Canadian border workers could begin job action today. Here's what you need to know
CBC
Canada Border Services Agency (CBSA) workers across the country could take job action beginning this afternoon unless a deal is reached before the strike deadline.
Here's what you need to know:
Over 9,000 workers with CBSA, out of about 11,000 total workers, could be part of the job action.
It would include CBSA employees at airports and land and marine ports of entry.
They are represented by the Customs and Immigration Union (CIU), which is affiliated with the Public Service Alliance of Canada (PSAC).
The union has set a deadline of 4 p.m. E.T. today.

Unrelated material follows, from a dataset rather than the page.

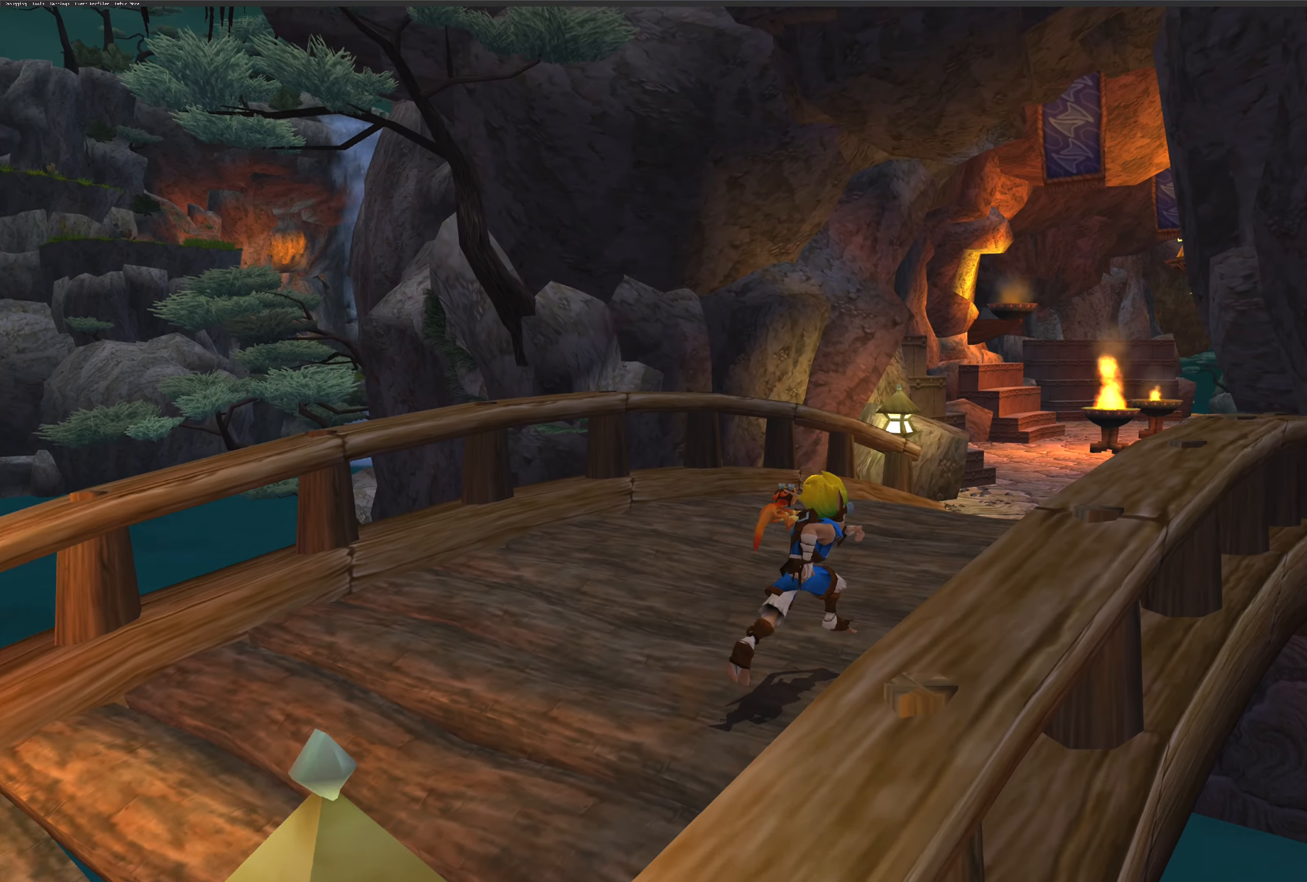
{"buttons": [], "left_stick": "up-right", "right_stick": "center", "events": [[184, "CROSS", "down"], [367, "CROSS", "up"]]}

If no deal is reached by that time, the union says workers will take job action immediately.
While the workers would be on strike, it doesn't mean they'll be off the job.

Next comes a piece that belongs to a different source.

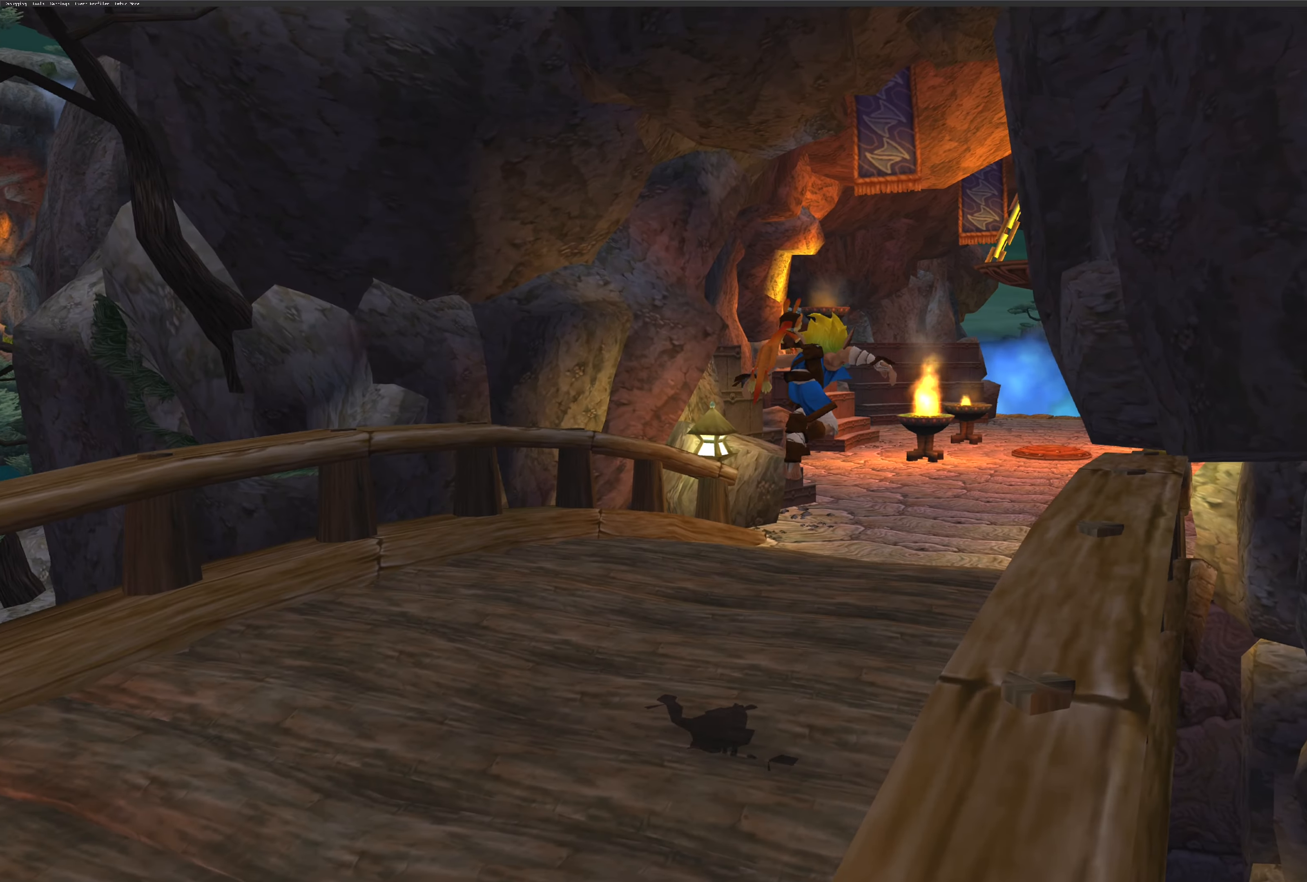
{"buttons": [], "left_stick": "up", "right_stick": "center", "events": [[200, "left_stick", "up"]]}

About 90 per cent of workers represented by the union are deemed essential, the CBSA said in a statement. That means they must continue to do their jobs, but are free to participate in job action outside their working hours.
Possible job action could include "work to rule," when workers could apply each and every one of their job's rules and regulations.

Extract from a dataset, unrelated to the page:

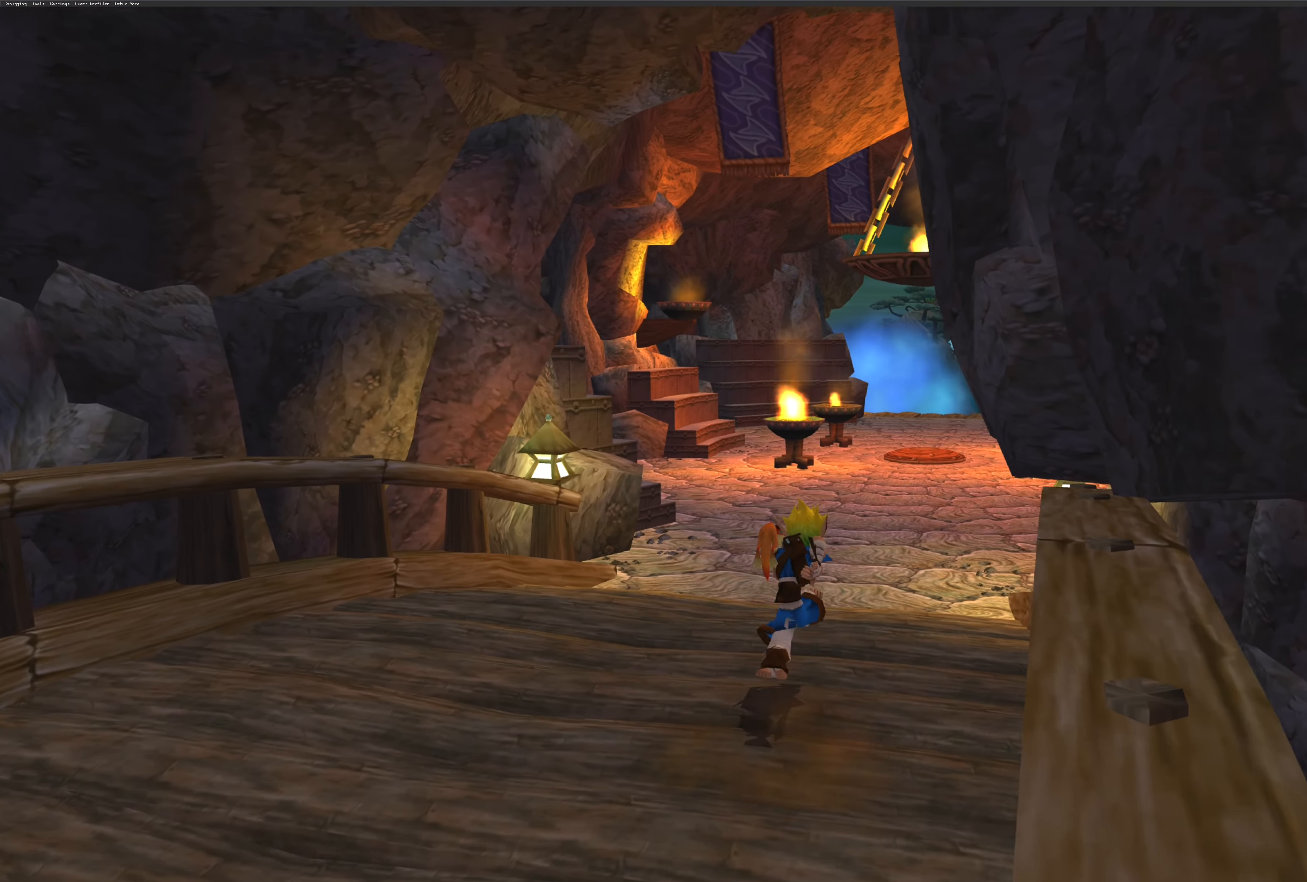
{"buttons": [], "left_stick": "up", "right_stick": "center", "events": []}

"You can create tremendous lineups of those trucks and tremendous lineups of people. It'll be very, very disruptive if they do work-to-rule because so many people cross that border every day," said Ian Lee, an associate professor in the Sprott School of Business at Ottawa's Carleton University.
For example, border officers could ask people, in each and every car, all of the questions permissible at a border crossing.
The Treasury Board of Canada Secretariat said that under the Federal Public Sector Labour Relations Act, employees deemed essential have to provide uninterrupted service and "cannot intentionally slow down border processing."
The union says workers will begin job action if no deal is reached by 4 p.m., after workers voted 96 per cent in favour of strike action.
Both parties started a mediation process on Monday.